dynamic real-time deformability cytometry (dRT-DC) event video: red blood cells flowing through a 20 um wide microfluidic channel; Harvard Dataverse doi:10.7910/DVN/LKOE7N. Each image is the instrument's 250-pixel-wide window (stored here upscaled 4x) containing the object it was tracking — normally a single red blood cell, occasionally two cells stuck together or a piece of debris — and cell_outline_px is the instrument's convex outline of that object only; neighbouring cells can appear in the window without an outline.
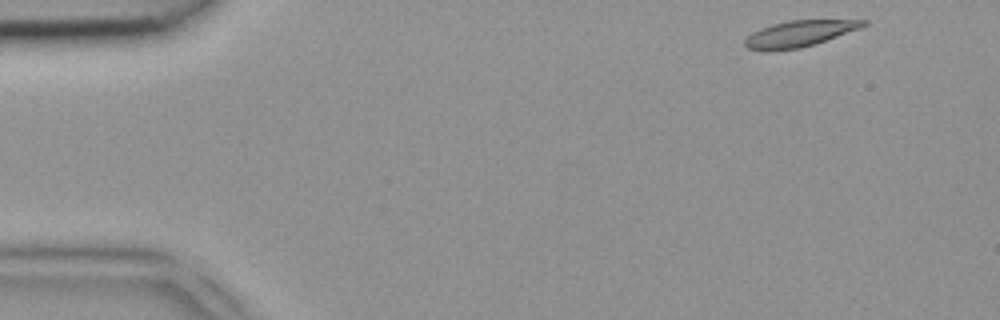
{"species": "common noctule bat (a hibernating species)", "species_latin": "Nyctalus noctula", "temperature_condition": "room temperature", "stored_images_in_passage": 5, "camera_frame_rate_fps": 3000, "um_per_image_px": 0.085, "animal": {"sex": "female", "body_mass_g": 18.4}, "frame": {"image": 1, "passage_image": 1, "time_ms": 0.0, "image_size_px": [1000, 320], "cell_outline_px": [[868, 24], [860, 28], [816, 44], [800, 48], [772, 52], [764, 52], [748, 48], [744, 44], [744, 40], [752, 32], [760, 28], [772, 24], [788, 20], [868, 20]], "centroid_in_image_um": [67.9, 2.88], "position_along_channel_um": 17.1, "area_um2": 18.32}}
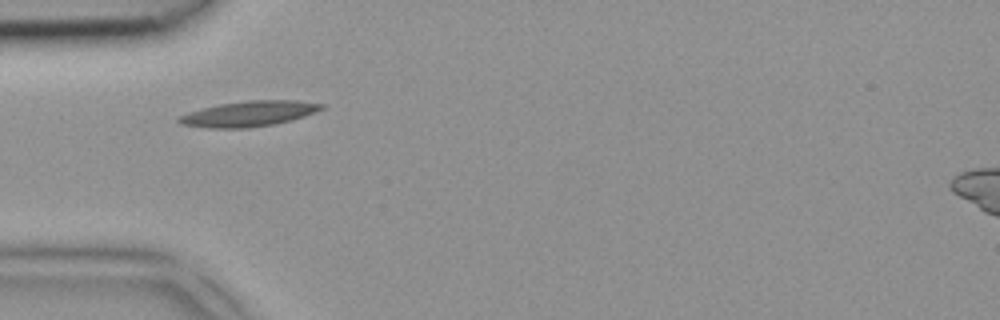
{"frame": {"image": 2, "passage_image": 4, "time_ms": 1.0, "image_size_px": [1000, 320], "cell_outline_px": [[324, 108], [304, 116], [292, 120], [272, 124], [248, 128], [212, 128], [180, 124], [176, 120], [180, 116], [188, 112], [220, 104], [248, 100], [296, 100], [324, 104]], "centroid_in_image_um": [21.16, 9.66], "position_along_channel_um": 63.8, "area_um2": 20.92}}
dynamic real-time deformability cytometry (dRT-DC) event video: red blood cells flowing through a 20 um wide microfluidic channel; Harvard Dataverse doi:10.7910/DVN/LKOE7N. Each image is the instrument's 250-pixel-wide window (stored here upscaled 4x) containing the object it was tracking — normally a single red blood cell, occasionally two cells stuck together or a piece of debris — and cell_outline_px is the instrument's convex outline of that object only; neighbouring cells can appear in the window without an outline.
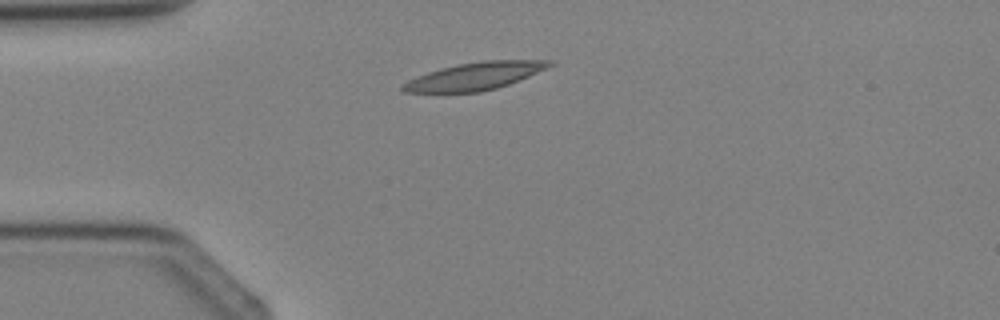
{"species": "Egyptian fruit bat (a non-hibernating species)", "species_latin": "Rousettus aegyptiacus", "temperature_condition": "cold", "stored_images_in_passage": 1, "camera_frame_rate_fps": 3000, "um_per_image_px": 0.085, "animal": {"sex": "female"}, "frame": {"image": 1, "passage_image": 1, "time_ms": 0.0, "image_size_px": [1000, 320], "cell_outline_px": [[556, 64], [528, 76], [508, 84], [496, 88], [480, 92], [404, 92], [400, 88], [408, 80], [416, 76], [440, 68], [456, 64], [484, 60], [552, 60]], "centroid_in_image_um": [40.37, 6.46], "position_along_channel_um": 44.6, "area_um2": 23.41}}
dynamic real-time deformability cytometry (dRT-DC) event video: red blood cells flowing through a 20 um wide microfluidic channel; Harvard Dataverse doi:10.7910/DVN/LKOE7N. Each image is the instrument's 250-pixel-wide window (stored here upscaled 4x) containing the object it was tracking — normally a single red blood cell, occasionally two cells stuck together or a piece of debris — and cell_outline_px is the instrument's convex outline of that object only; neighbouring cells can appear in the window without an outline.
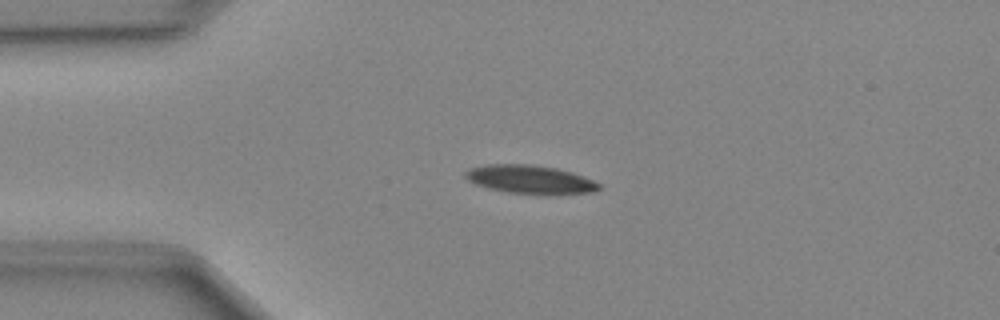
{"species": "Egyptian fruit bat (a non-hibernating species)", "species_latin": "Rousettus aegyptiacus", "temperature_condition": "cold", "stored_images_in_passage": 38, "camera_frame_rate_fps": 3000, "um_per_image_px": 0.085, "animal": {"sex": "female"}, "frame": {"image": 1, "passage_image": 1, "time_ms": 0.0, "image_size_px": [1000, 320], "cell_outline_px": [[600, 188], [596, 192], [508, 192], [488, 188], [476, 184], [468, 180], [464, 176], [464, 172], [468, 168], [488, 164], [528, 164], [556, 168], [572, 172], [584, 176], [600, 184]], "centroid_in_image_um": [44.99, 15.2], "position_along_channel_um": 40.0, "area_um2": 21.39}}
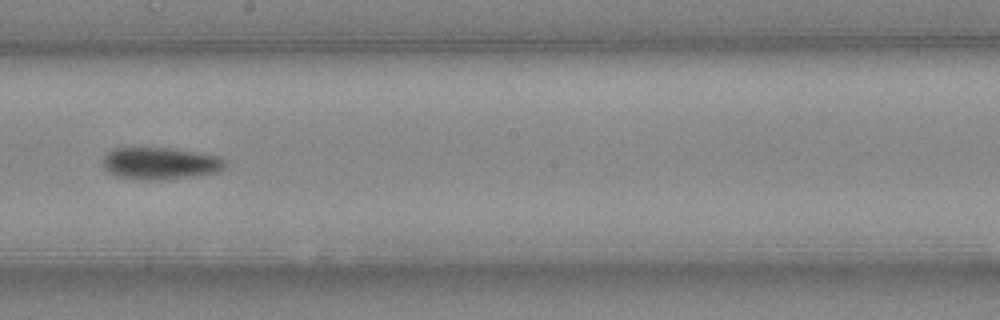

* [Task description]
Give every line back word for word and leave the pictures out.

* [Problem solution]
dynamic real-time deformability cytometry (dRT-DC) event video: red blood cells flowing through a 20 um wide microfluidic channel; Harvard Dataverse doi:10.7910/DVN/LKOE7N. Each image is the instrument's 250-pixel-wide window (stored here upscaled 4x) containing the object it was tracking — normally a single red blood cell, occasionally two cells stuck together or a piece of debris — and cell_outline_px is the instrument's convex outline of that object only; neighbouring cells can appear in the window without an outline.
{"species": "common noctule bat (a hibernating species)", "species_latin": "Nyctalus noctula", "temperature_condition": "room temperature", "stored_images_in_passage": 5, "camera_frame_rate_fps": 3000, "um_per_image_px": 0.085, "animal": {"sex": "female", "body_mass_g": 18.4}, "frame": {"image": 1, "passage_image": 1, "time_ms": 0.0, "image_size_px": [1000, 320], "cell_outline_px": [[868, 24], [860, 28], [816, 44], [800, 48], [772, 52], [764, 52], [748, 48], [744, 44], [744, 40], [752, 32], [760, 28], [772, 24], [788, 20], [868, 20]], "centroid_in_image_um": [67.9, 2.88], "position_along_channel_um": 17.1, "area_um2": 18.32}}
{"frame": {"image": 2, "passage_image": 4, "time_ms": 1.0, "image_size_px": [1000, 320], "cell_outline_px": [[324, 108], [304, 116], [292, 120], [272, 124], [248, 128], [212, 128], [180, 124], [176, 120], [180, 116], [188, 112], [220, 104], [248, 100], [296, 100], [324, 104]], "centroid_in_image_um": [21.16, 9.66], "position_along_channel_um": 63.8, "area_um2": 20.92}}
dynamic real-time deformability cytometry (dRT-DC) event video: red blood cells flowing through a 20 um wide microfluidic channel; Harvard Dataverse doi:10.7910/DVN/LKOE7N. Each image is the instrument's 250-pixel-wide window (stored here upscaled 4x) containing the object it was tracking — normally a single red blood cell, occasionally two cells stuck together or a piece of debris — and cell_outline_px is the instrument's convex outline of that object only; neighbouring cells can appear in the window without an outline.
{"species": "Egyptian fruit bat (a non-hibernating species)", "species_latin": "Rousettus aegyptiacus", "temperature_condition": "cold", "stored_images_in_passage": 1, "camera_frame_rate_fps": 3000, "um_per_image_px": 0.085, "animal": {"sex": "female"}, "frame": {"image": 1, "passage_image": 1, "time_ms": 0.0, "image_size_px": [1000, 320], "cell_outline_px": [[556, 64], [528, 76], [508, 84], [496, 88], [480, 92], [404, 92], [400, 88], [408, 80], [416, 76], [440, 68], [456, 64], [484, 60], [552, 60]], "centroid_in_image_um": [40.37, 6.46], "position_along_channel_um": 44.6, "area_um2": 23.41}}
dynamic real-time deformability cytometry (dRT-DC) event video: red blood cells flowing through a 20 um wide microfluidic channel; Harvard Dataverse doi:10.7910/DVN/LKOE7N. Each image is the instrument's 250-pixel-wide window (stored here upscaled 4x) containing the object it was tracking — normally a single red blood cell, occasionally two cells stuck together or a piece of debris — and cell_outline_px is the instrument's convex outline of that object only; neighbouring cells can appear in the window without an outline.
{"species": "Egyptian fruit bat (a non-hibernating species)", "species_latin": "Rousettus aegyptiacus", "temperature_condition": "cold", "stored_images_in_passage": 38, "camera_frame_rate_fps": 3000, "um_per_image_px": 0.085, "animal": {"sex": "female"}, "frame": {"image": 1, "passage_image": 1, "time_ms": 0.0, "image_size_px": [1000, 320], "cell_outline_px": [[600, 188], [596, 192], [508, 192], [488, 188], [476, 184], [468, 180], [464, 176], [464, 172], [468, 168], [488, 164], [528, 164], [556, 168], [572, 172], [584, 176], [600, 184]], "centroid_in_image_um": [44.99, 15.2], "position_along_channel_um": 40.0, "area_um2": 21.39}}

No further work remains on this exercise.